Because the limbs appeared to have been fragments of statues, rather than individual parts being transported, the researchers believe that the rest of their bodies are waiting to be found.

During its most recent dives, the team also uncovered a small, bronze disc with four knobs. Each tab on the trinket had a hole in it which may have been used to screw the object into something to act as a cover. It was just as corroded as the arm.

When Brendan Foley, co-director for the project and an archaeologist at Lund University in Sweden, found the item he couldn’t believe his luck. He thought it may have been a missing piece to the Antikythera mechanism — perhaps the rarest needle in their underwater haystack.
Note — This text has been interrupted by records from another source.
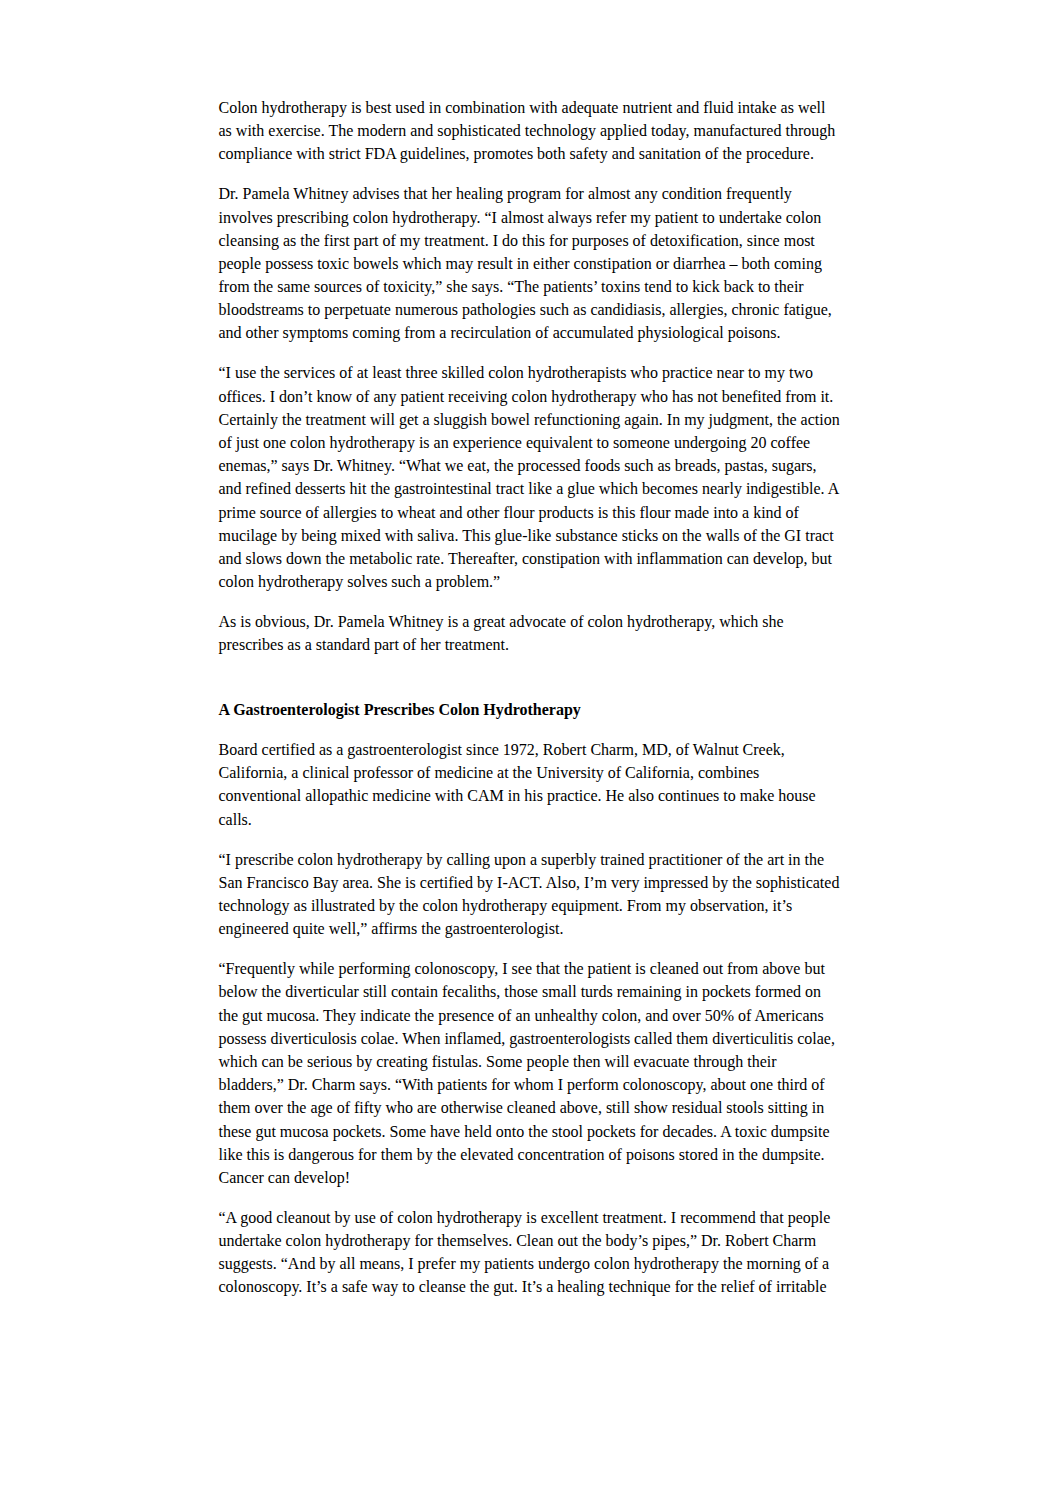Colon hydrotherapy is best used in combination with adequate nutrient and fluid intake as well as with exercise. The modern and sophisticated technology applied today, manufactured through compliance with strict FDA guidelines, promotes both safety and sanitation of the procedure.
Dr. Pamela Whitney advises that her healing program for almost any condition frequently involves prescribing colon hydrotherapy. “I almost always refer my patient to undertake colon cleansing as the first part of my treatment. I do this for purposes of detoxification, since most people possess toxic bowels which may result in either constipation or diarrhea – both coming from the same sources of toxicity,” she says. “The patients’ toxins tend to kick back to their bloodstreams to perpetuate numerous pathologies such as candidiasis, allergies, chronic fatigue, and other symptoms coming from a recirculation of accumulated physiological poisons.
“I use the services of at least three skilled colon hydrotherapists who practice near to my two offices. I don’t know of any patient receiving colon hydrotherapy who has not benefited from it. Certainly the treatment will get a sluggish bowel refunctioning again. In my judgment, the action of just one colon hydrotherapy is an experience equivalent to someone undergoing 20 coffee enemas,” says Dr. Whitney. “What we eat, the processed foods such as breads, pastas, sugars, and refined desserts hit the gastrointestinal tract like a glue which becomes nearly indigestible. A prime source of allergies to wheat and other flour products is this flour made into a kind of mucilage by being mixed with saliva. This glue-like substance sticks on the walls of the GI tract and slows down the metabolic rate. Thereafter, constipation with inflammation can develop, but colon hydrotherapy solves such a problem.”
As is obvious, Dr. Pamela Whitney is a great advocate of colon hydrotherapy, which she prescribes as a standard part of her treatment.
A Gastroenterologist Prescribes Colon Hydrotherapy
Board certified as a gastroenterologist since 1972, Robert Charm, MD, of Walnut Creek, California, a clinical professor of medicine at the University of California, combines conventional allopathic medicine with CAM in his practice. He also continues to make house calls.
“I prescribe colon hydrotherapy by calling upon a superbly trained practitioner of the art in the San Francisco Bay area. She is certified by I-ACT. Also, I’m very impressed by the sophisticated technology as illustrated by the colon hydrotherapy equipment. From my observation, it’s engineered quite well,” affirms the gastroenterologist.
“Frequently while performing colonoscopy, I see that the patient is cleaned out from above but below the diverticular still contain fecaliths, those small turds remaining in pockets formed on the gut mucosa. They indicate the presence of an unhealthy colon, and over 50% of Americans possess diverticulosis colae. When inflamed, gastroenterologists called them diverticulitis colae, which can be serious by creating fistulas. Some people then will evacuate through their bladders,” Dr. Charm says. “With patients for whom I perform colonoscopy, about one third of them over the age of fifty who are otherwise cleaned above, still show residual stools sitting in these gut mucosa pockets. Some have held onto the stool pockets for decades. A toxic dumpsite like this is dangerous for them by the elevated concentration of poisons stored in the dumpsite. Cancer can develop!
“A good cleanout by use of colon hydrotherapy is excellent treatment. I recommend that people undertake colon hydrotherapy for themselves. Clean out the body’s pipes,” Dr. Robert Charm suggests. “And by all means, I prefer my patients undergo colon hydrotherapy the morning of a colonoscopy. It’s a safe way to cleanse the gut. It’s a healing technique for the relief of irritable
“This thing emerges and I said ‘Holy cow! Come over here guys. Doesn’t this look like part of the mechanism?’” he said. “And we all started laughing because it couldn’t possibly be. But it sure looks convincing.”
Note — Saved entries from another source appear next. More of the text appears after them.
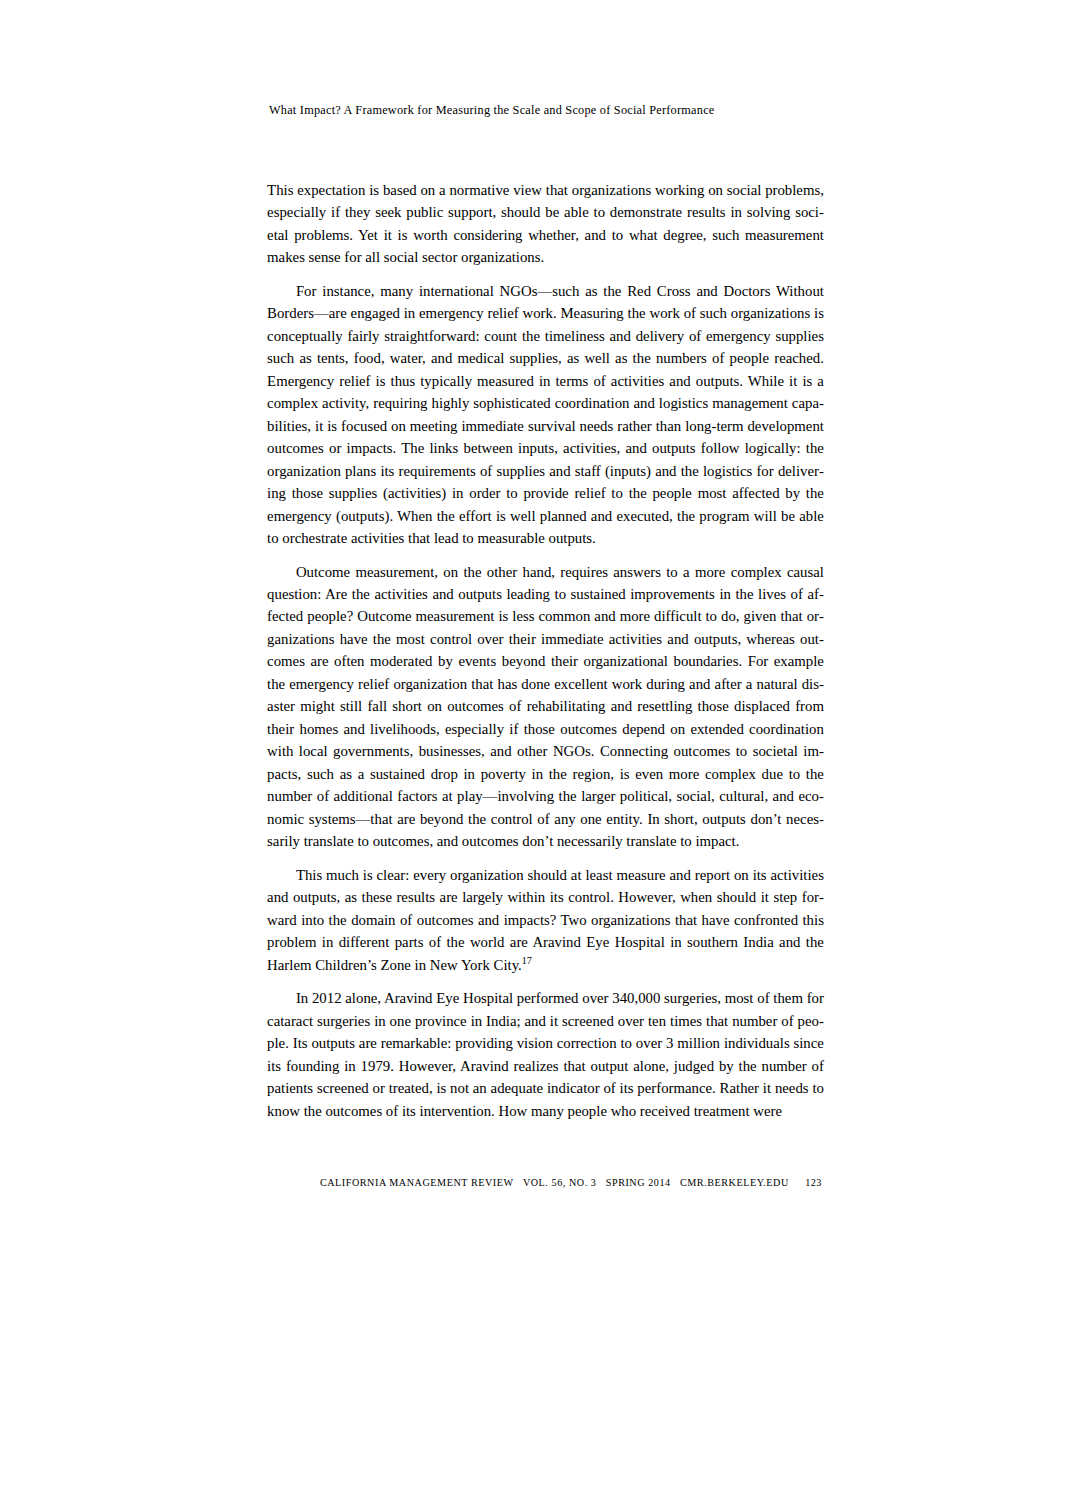What Impact? A Framework for Measuring the Scale and Scope of Social Performance
This expectation is based on a normative view that organizations working on social problems, especially if they seek public support, should be able to demonstrate results in solving societal problems. Yet it is worth considering whether, and to what degree, such measurement makes sense for all social sector organizations.
For instance, many international NGOs—such as the Red Cross and Doctors Without Borders—are engaged in emergency relief work. Measuring the work of such organizations is conceptually fairly straightforward: count the timeliness and delivery of emergency supplies such as tents, food, water, and medical supplies, as well as the numbers of people reached. Emergency relief is thus typically measured in terms of activities and outputs. While it is a complex activity, requiring highly sophisticated coordination and logistics management capabilities, it is focused on meeting immediate survival needs rather than long-term development outcomes or impacts. The links between inputs, activities, and outputs follow logically: the organization plans its requirements of supplies and staff (inputs) and the logistics for delivering those supplies (activities) in order to provide relief to the people most affected by the emergency (outputs). When the effort is well planned and executed, the program will be able to orchestrate activities that lead to measurable outputs.
Outcome measurement, on the other hand, requires answers to a more complex causal question: Are the activities and outputs leading to sustained improvements in the lives of affected people? Outcome measurement is less common and more difficult to do, given that organizations have the most control over their immediate activities and outputs, whereas outcomes are often moderated by events beyond their organizational boundaries. For example the emergency relief organization that has done excellent work during and after a natural disaster might still fall short on outcomes of rehabilitating and resettling those displaced from their homes and livelihoods, especially if those outcomes depend on extended coordination with local governments, businesses, and other NGOs. Connecting outcomes to societal impacts, such as a sustained drop in poverty in the region, is even more complex due to the number of additional factors at play—involving the larger political, social, cultural, and economic systems—that are beyond the control of any one entity. In short, outputs don’t necessarily translate to outcomes, and outcomes don’t necessarily translate to impact.
This much is clear: every organization should at least measure and report on its activities and outputs, as these results are largely within its control. However, when should it step forward into the domain of outcomes and impacts? Two organizations that have confronted this problem in different parts of the world are Aravind Eye Hospital in southern India and the Harlem Children’s Zone in New York City.17
In 2012 alone, Aravind Eye Hospital performed over 340,000 surgeries, most of them for cataract surgeries in one province in India; and it screened over ten times that number of people. Its outputs are remarkable: providing vision correction to over 3 million individuals since its founding in 1979. However, Aravind realizes that output alone, judged by the number of patients screened or treated, is not an adequate indicator of its performance. Rather it needs to know the outcomes of its intervention. How many people who received treatment were
CALIFORNIA MANAGEMENT REVIEW VOL. 56, NO. 3 SPRING 2014 CMR.BERKELEY.EDU 123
They sent it to a laboratory in Athens for X-rays and found that beneath its green and black decay there was a decorative bull. They will perform more experiments to find out what it is. Although they have not ruled out whether it could be a part of the Antikythera mechanism they said that it could just as easily be an adornment of the ship or a vase.

“If it is from the Antikythera mechanism it is a very, very perfect find,” said Angeliki G. Simosi, director of the Greek Ephorate of Underwater Antiquities in Athens. “All of the world will speak about it.”

The ship that carried the treasures of Antikythera was something like an ancient supertanker or luxury liner that carried grain and artwork for trading in the Mediterranean, including marble and bronze statues being shipped to the richest of the rich, according to Dr. Foley. The site thus provides a peek not just into the lives of the elite, but also into the blooming global and urban society at the beginning of the Roman Empire.

“We’re looking at the biggest ancient ship ever investigated by underwater archaeologists,” said Dr. Foley.

Measuring an estimated 160-feet long, the ship was like the Titanic of its time. It met its iceberg in the form of a violent storm that smashed it against the island’s cliff, scientists believe. The ship then had a turbulent trip to the bottom of the ocean where it most likely rolled several times, flinging its treasure, and goods across the seafloor. In the two millenniums since, earthquakes and landslides have rocked its remains, further breaking and burying its trove of Hellenistic and Classical pottery and artwork.

But in their latest dives, the team recovered wooden planks and pieces of the ship’s frame, which can help nail down its country of origin, which have recently come into question.

For decades people referred to it as a Roman shipwreck, like in Jacques Cousteau’s documentary “Diving for Roman Plunder,” but the team’s findings since 2012 — such as a chemical analysis of lead on the ship’s equipment that trace it back to northern Greece and the personal possessions they found with Greek names etched on them — are changing that narrative, Dr. Foley said. “It’s starting to look an awful lot like a Greek-built, Greek-crewed ship, not a Roman-Italian vessel.”

They plan to send wood samples to researchers in Tel Aviv to determine what trees were used and where they came from, according to Dr. Foley, which could help settle the debate.

And Dr. Foley says future dives in 2018 will reveal more.

“We’re setting the stage,” he said, “but the truly spectacular is out there tantalizing us.”